Your task: Reproduce nothing but the lines from the start of the material through the line that includes "0 Add a 4 corners", both ends included, and omit every picture.

Data in this exercise:
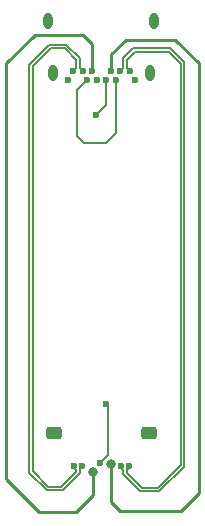
<source format=gbr>
%TF.GenerationSoftware,KiCad,Pcbnew,(6.0.7)*%
%TF.CreationDate,2022-09-26T17:50:28-05:00*%
%TF.ProjectId,T7Totem,5437546f-7465-46d2-9e6b-696361645f70,rev?*%
%TF.SameCoordinates,Original*%
%TF.FileFunction,Copper,L4,Bot*%
%TF.FilePolarity,Positive*%
%FSLAX46Y46*%
G04 Gerber Fmt 4.6, Leading zero omitted, Abs format (unit mm)*
G04 Created by KiCad (PCBNEW (6.0.7)) date 2022-09-26 17:50:28*
%MOMM*%
%LPD*%
G01*
G04 APERTURE LIST*
G04 Aperture macros list*
%AMRoundRect*
0 Rectangle with rounded corners*
0 $1 Rounding radius*
0 $2 $3 $4 $5 $6 $7 $8 $9 X,Y pos of 4 corners*
0 Add a 4 corners polygon primitive as box body*
4,1,4,$2,$3,$4,$5,$6,$7,$8,$9,$2,$3,0*
0 Add four circle primitives for the rounded corners*
1,1,$1+$1,$2,$3*
1,1,$1+$1,$4,$5*
1,1,$1+$1,$6,$7*
1,1,$1+$1,$8,$9*
0 Add four rect primitives between the rounded corners*
20,1,$1+$1,$2,$3,$4,$5,0*
20,1,$1+$1,$4,$5,$6,$7,0*
20,1,$1+$1,$6,$7,$8,$9,0*
20,1,$1+$1,$8,$9,$2,$3,0*%
G04 Aperture macros list end*
%TA.AperFunction,ComponentPad*%
%ADD10C,0.600000*%
%TD*%
%TA.AperFunction,ComponentPad*%
%ADD11O,0.800000X1.400000*%
%TD*%
%TA.AperFunction,ComponentPad*%
%ADD12RoundRect,0.275000X-0.400000X-0.275000X0.400000X-0.275000X0.400000X0.275000X-0.400000X0.275000X0*%
%TD*%
%TA.AperFunction,ViaPad*%
%ADD13C,0.800000*%
%TD*%
%TA.AperFunction,ViaPad*%
%ADD14C,0.600000*%
%TD*%
%TA.AperFunction,Conductor*%
%ADD15C,0.250000*%
%TD*%
%TA.AperFunction,Conductor*%
%ADD16C,0.200000*%
%TD*%
%TA.AperFunction,Conductor*%
%ADD17C,0.180000*%
%TD*%
G04 APERTURE END LIST*
D10*
%TO.P,J2,B1,GND*%
%TO.N,VSS*%
X166350000Y-70395000D03*
%TO.P,J2,B2,TX2+*%
%TO.N,TX2+*%
X166750000Y-69695000D03*
%TO.P,J2,B3,TX2-*%
%TO.N,TX2-*%
X167550000Y-69695000D03*
%TO.P,J2,B4,VBUS*%
%TO.N,VBUS*%
X167950000Y-70395000D03*
%TO.P,J2,B5,CC2*%
%TO.N,CC2*%
X168350000Y-69695000D03*
%TO.P,J2,B6,D+*%
%TO.N,D+*%
X168750000Y-70395000D03*
%TO.P,J2,B7,D-*%
%TO.N,D-*%
X169550000Y-70395000D03*
%TO.P,J2,B8,SBU2*%
%TO.N,SBU2*%
X169950000Y-69695000D03*
%TO.P,J2,B9,VBUS*%
%TO.N,VBUS*%
X170350000Y-70395000D03*
%TO.P,J2,B10,RX1-*%
%TO.N,RX1-*%
X170750000Y-69695000D03*
%TO.P,J2,B11,RX1+*%
%TO.N,RX1+*%
X171550000Y-69695000D03*
%TO.P,J2,B12,GND*%
%TO.N,VSS*%
X171950000Y-70395000D03*
D11*
%TO.P,J2,S1,SHIELD*%
X173640000Y-65405000D03*
X165020000Y-69795000D03*
X173280000Y-69795000D03*
X164660000Y-65405000D03*
%TD*%
D12*
%TO.P,J1,S1,SHIELD*%
%TO.N,VSS*%
X165145000Y-100350000D03*
X173155000Y-100350000D03*
%TD*%
D13*
%TO.N,CC2*%
X168400000Y-103600000D03*
%TO.N,SBU2*%
X169920360Y-102905421D03*
D14*
%TO.N,D-*%
X168700000Y-73400000D03*
%TO.N,RX1+*%
X171500800Y-103100000D03*
%TO.N,RX1-*%
X170799200Y-103100000D03*
%TO.N,TX2+*%
X166799200Y-103100000D03*
%TO.N,TX2-*%
X167500800Y-103100000D03*
%TO.N,D+*%
X169555653Y-97822425D03*
X169024500Y-102812038D03*
%TD*%
D15*
%TO.N,CC2*%
X168400000Y-103600000D02*
X168400000Y-105600000D01*
X163900000Y-107000000D02*
X161100000Y-104200000D01*
X163500000Y-66600000D02*
X167600000Y-66600000D01*
X168400000Y-105600000D02*
X167000000Y-107000000D01*
X167000000Y-107000000D02*
X163900000Y-107000000D01*
X161100000Y-104200000D02*
X161100000Y-69000000D01*
X161100000Y-69000000D02*
X163500000Y-66600000D01*
X167600000Y-66600000D02*
X168350000Y-67350000D01*
X168350000Y-67350000D02*
X168350000Y-69695000D01*
%TO.N,SBU2*%
X170700000Y-106900000D02*
X169920360Y-106120360D01*
X175400000Y-67000000D02*
X177400000Y-69000000D01*
X169950000Y-69695000D02*
X169950000Y-68250000D01*
X175900000Y-106900000D02*
X170700000Y-106900000D01*
X169950000Y-68250000D02*
X171200000Y-67000000D01*
D16*
%TO.N,D+*%
X169700000Y-97966772D02*
X169700000Y-102136538D01*
D15*
%TO.N,SBU2*%
X169920360Y-106120360D02*
X169920360Y-102905421D01*
X171200000Y-67000000D02*
X175400000Y-67000000D01*
X177400000Y-105400000D02*
X175900000Y-106900000D01*
D16*
%TO.N,D+*%
X169555653Y-97822425D02*
X169700000Y-97966772D01*
X169700000Y-102136538D02*
X169024500Y-102812038D01*
D15*
%TO.N,SBU2*%
X177400000Y-69000000D02*
X177400000Y-105400000D01*
D17*
%TO.N,VBUS*%
X170350000Y-70395000D02*
X170350000Y-74950000D01*
X167100000Y-71245000D02*
X167950000Y-70395000D01*
X170350000Y-74950000D02*
X169500000Y-75800000D01*
X169500000Y-75800000D02*
X167700000Y-75800000D01*
X167700000Y-75800000D02*
X167100000Y-75200000D01*
X167100000Y-75200000D02*
X167100000Y-71245000D01*
D16*
%TO.N,D-*%
X169550000Y-72550000D02*
X168700000Y-73400000D01*
X169550000Y-70395000D02*
X169550000Y-72550000D01*
%TO.N,RX1+*%
X175849200Y-103037536D02*
X175849200Y-69062464D01*
X173937536Y-104949200D02*
X175849200Y-103037536D01*
X171369200Y-103336102D02*
X171300800Y-103404502D01*
X171300800Y-103687536D02*
X172562464Y-104949200D01*
X171369200Y-103231600D02*
X171369200Y-103336102D01*
X172562464Y-104949200D02*
X173937536Y-104949200D01*
X171300800Y-69445800D02*
X171550000Y-69695000D01*
X174837536Y-68050800D02*
X171962464Y-68050800D01*
X171300800Y-103404502D02*
X171300800Y-103687536D01*
X171500800Y-103100000D02*
X171369200Y-103231600D01*
%TO.N,RX1-*%
X170999200Y-103812464D02*
X172437536Y-105250800D01*
X171837536Y-67749200D02*
X170999200Y-68587536D01*
%TO.N,RX1+*%
X175849200Y-69062464D02*
X174837536Y-68050800D01*
X171300800Y-68712464D02*
X171300800Y-69445800D01*
X171962464Y-68050800D02*
X171300800Y-68712464D01*
%TO.N,RX1-*%
X170799200Y-103100000D02*
X170930800Y-103231600D01*
X170930800Y-103231600D02*
X170930800Y-103336102D01*
X170930800Y-103336102D02*
X170999200Y-103404502D01*
X170999200Y-103404502D02*
X170999200Y-103812464D01*
X170999200Y-68587536D02*
X170999200Y-69445800D01*
X172437536Y-105250800D02*
X174062464Y-105250800D01*
X174062464Y-105250800D02*
X176150800Y-103162464D01*
X176150800Y-103162464D02*
X176150800Y-68937536D01*
X174962464Y-67749200D02*
X171837536Y-67749200D01*
X176150800Y-68937536D02*
X174962464Y-67749200D01*
X170999200Y-69445800D02*
X170750000Y-69695000D01*
%TO.N,TX2+*%
X163350800Y-69262464D02*
X164862464Y-67750800D01*
%TO.N,TX2-*%
X167300800Y-103376218D02*
X167300800Y-103712464D01*
%TO.N,TX2+*%
X164662464Y-104849200D02*
X163350800Y-103537536D01*
X166999200Y-69445800D02*
X166750000Y-69695000D01*
X165737536Y-104849200D02*
X164662464Y-104849200D01*
X166999200Y-103376218D02*
X166999200Y-103587536D01*
X166999200Y-103587536D02*
X165737536Y-104849200D01*
%TO.N,TX2-*%
X167300800Y-69445800D02*
X167550000Y-69695000D01*
%TO.N,TX2+*%
X166950800Y-103251600D02*
X166950800Y-103327818D01*
%TO.N,TX2-*%
X167300800Y-103712464D02*
X165862464Y-105150800D01*
X163049200Y-69137536D02*
X164737536Y-67449200D01*
%TO.N,TX2+*%
X164862464Y-67750800D02*
X166037536Y-67750800D01*
X166799200Y-103100000D02*
X166950800Y-103251600D01*
X166950800Y-103327818D02*
X166999200Y-103376218D01*
%TO.N,TX2-*%
X167349200Y-103327818D02*
X167300800Y-103376218D01*
%TO.N,TX2+*%
X163350800Y-103537536D02*
X163350800Y-69262464D01*
X166037536Y-67750800D02*
X166999200Y-68712464D01*
X166999200Y-68712464D02*
X166999200Y-69445800D01*
%TO.N,TX2-*%
X167500800Y-103100000D02*
X167349200Y-103251600D01*
X167349200Y-103251600D02*
X167349200Y-103327818D01*
X165862464Y-105150800D02*
X164537536Y-105150800D01*
X164537536Y-105150800D02*
X163049200Y-103662464D01*
X163049200Y-103662464D02*
X163049200Y-69137536D01*
X167300800Y-68587536D02*
X167300800Y-69445800D01*
X164737536Y-67449200D02*
X166162464Y-67449200D01*
X166162464Y-67449200D02*
X167300800Y-68587536D01*
%TD*%
M02*

</source>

Output of the task:
<source format=gbr>
%TF.GenerationSoftware,KiCad,Pcbnew,(6.0.7)*%
%TF.CreationDate,2022-09-26T17:50:28-05:00*%
%TF.ProjectId,T7Totem,5437546f-7465-46d2-9e6b-696361645f70,rev?*%
%TF.SameCoordinates,Original*%
%TF.FileFunction,Copper,L4,Bot*%
%TF.FilePolarity,Positive*%
%FSLAX46Y46*%
G04 Gerber Fmt 4.6, Leading zero omitted, Abs format (unit mm)*
G04 Created by KiCad (PCBNEW (6.0.7)) date 2022-09-26 17:50:28*
%MOMM*%
%LPD*%
G01*
G04 APERTURE LIST*
G04 Aperture macros list*
%AMRoundRect*
0 Rectangle with rounded corners*
0 $1 Rounding radius*
0 $2 $3 $4 $5 $6 $7 $8 $9 X,Y pos of 4 corners*
0 Add a 4 corners polygon primitive as box body*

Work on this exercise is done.